DHS has proposed to establish the criteria for the case-by-case evaluation of parole applications filed by entrepreneurs of start-up entities. Such entities must be created within the 3 years preceding the date of filing of the initial parole application. An applicant seeking parole would qualify by showing that he has significant (at least 15%) ownership interest in the entity, such as active and central role in the entity’s operation, and would substantially further the entity’s ability to engage in research and development and grow its business in the US. The applicant cannot be a mere investor.
For DHS to consider such parole applications, the entrepreneurs would need to establish that his/her parole would provide significant public benefit that has potential for rapid growth and job creation.
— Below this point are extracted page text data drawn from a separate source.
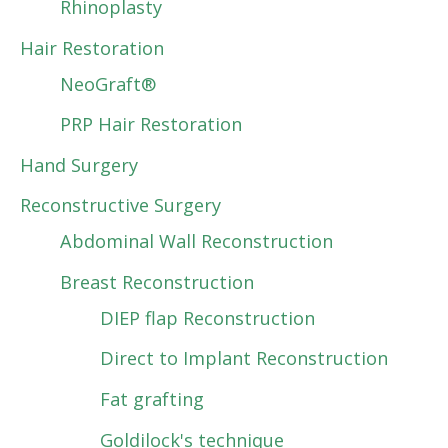
Rhinoplasty
Hair Restoration
NeoGraft®
PRP Hair Restoration
Hand Surgery
Reconstructive Surgery
Abdominal Wall Reconstruction
Breast Reconstruction
DIEP flap Reconstruction
Direct to Implant Reconstruction
Fat grafting
Goldilock's technique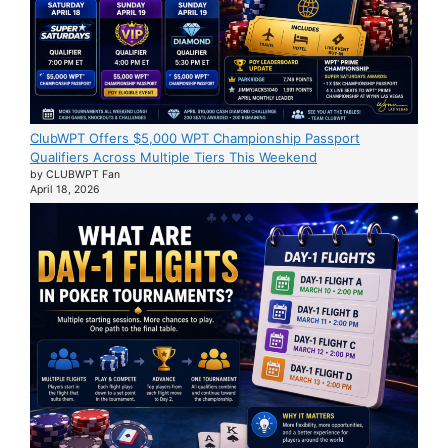
ClubWPT Offers $5,000 WPT Championship Passport
Qualifiers Across Multiple Tiers This Weekend
by CLUBWPT Fan
April 18, 2026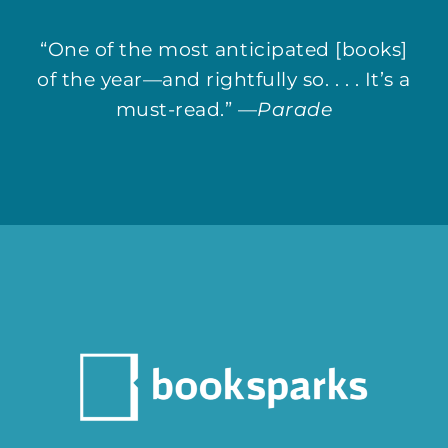
“One of the most anticipated [books]
of the year—and rightfully so. . . . It’s a
must-read.” —
Parade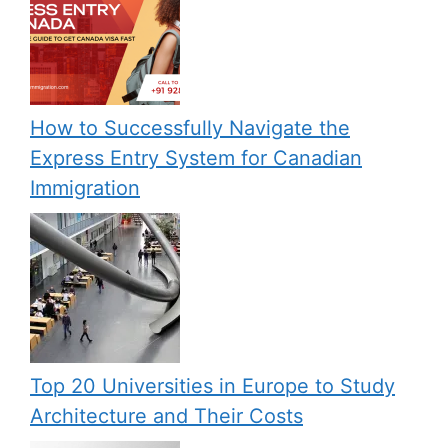
How to Successfully Navigate the
Express Entry System for Canadian
Immigration
Top 20 Universities in Europe to Study
Architecture and Their Costs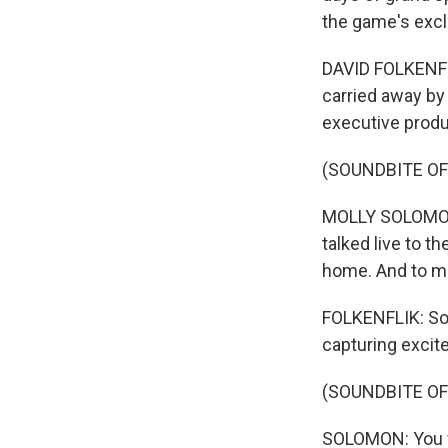
the game's exclu
DAVID FOLKENFLI
carried away by 
executive prod
(SOUNDBITE O
MOLLY SOLOMON: 
talked live to t
home. And to me
FOLKENFLIK: Sol
capturing excit
(SOUNDBITE O
SOLOMON: You we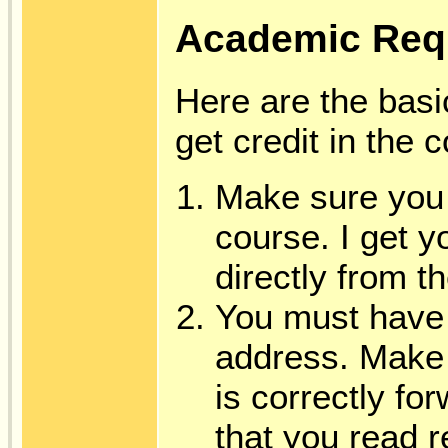
Academic Req
Here are the basi
get credit in the 
Make sure you 
course. I get 
directly from t
You must have 
address. Make 
is correctly fo
that you read r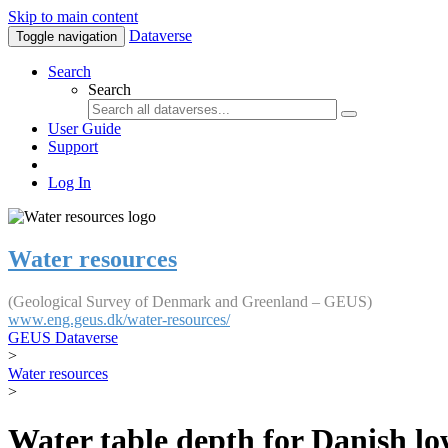
Skip to main content
Dataverse
Toggle navigation
Search
Search
User Guide
Support
Log In
Water resources
(Geological Survey of Denmark and Greenland – GEUS)
www.eng.geus.dk/water-resources/
GEUS Dataverse
>
Water resources
>
Water table depth for Danish lo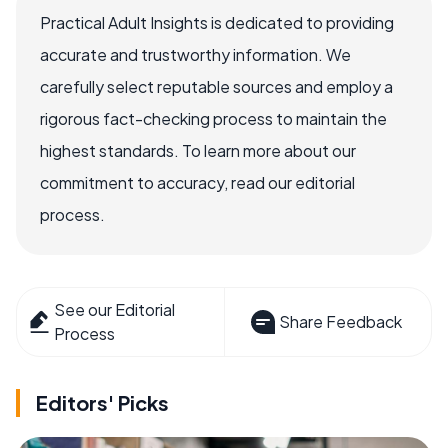
Practical Adult Insights is dedicated to providing
accurate and trustworthy information. We
carefully select reputable sources and employ a
rigorous fact-checking process to maintain the
highest standards. To learn more about our
commitment to accuracy, read our editorial
process.
See our Editorial
Share Feedback
Process
Editors' Picks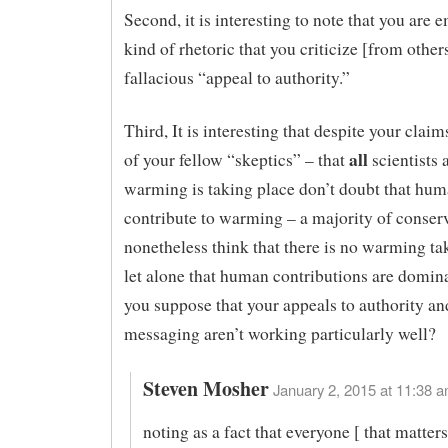
Second, it is interesting to note that you are 
kind of rhetoric that you criticize [from other
fallacious “appeal to authority.”
Third, It is interesting that despite your clai
all
of your fellow “skeptics” – that
scientists 
warming is taking place don’t doubt that hu
contribute to warming – a majority of conser
nonetheless think that there is no warming ta
let alone that human contributions are domin
you suppose that your appeals to authority a
messaging aren’t working particularly well?
Steven Mosher
January 2, 2015 at 11:38 a
noting as a fact that everyone [ that matters]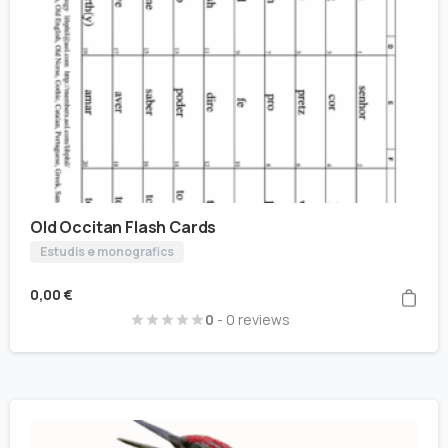
Old Occitan Flash Cards
Estudis e monografics
0,00
€
0
- 0 reviews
This can be established by significant capital financing from US investors such as venture capital firms, angel investors or start up accelerators, with an investment of $345,000 or more. The applicant may also show significant awards or grants from certain Federal, state or local govt. entities. Such monetary awards or grants must be totaling $100,000 or more from Govt. entities that typically provide such funding. Another standard can be where the applicant who partially meets one or more of the above criteria, to provide any additional reliable and compelling evidence of the entities that can provide significant potential for rapid growth and job creation.
An applicant who meets the above criteria will be considered for discretionary parole for up to 2 years into the US, along with his/her family members. Further, the entrepreneur’s spouse, if paroled into the US, would be permitted to apply for employment authorization consistent with proposed 8 CFR 274a.12 ( c ) (34). The individuals granted parole will be considered for re-parole for up to 3 years, for a total maximum period of 5 years, if and only if, they can demonstrate that their entities have shown signs of significant growth since the grant of initial parole. At this point, the entity has to demonstrate that it received at least $500,000 in additional qualifying funding during the initial parole period. It must establish that the entity reached at least $500,000 in annual revenue, with average annualized growth of at least 20% during the initial parole period. Further, it is expected to create at least 10 full time jobs for US workers.
Hence, DHS believes this proposal would encourage entrepreneurs to pursue business opportunities in the US rather than abroad.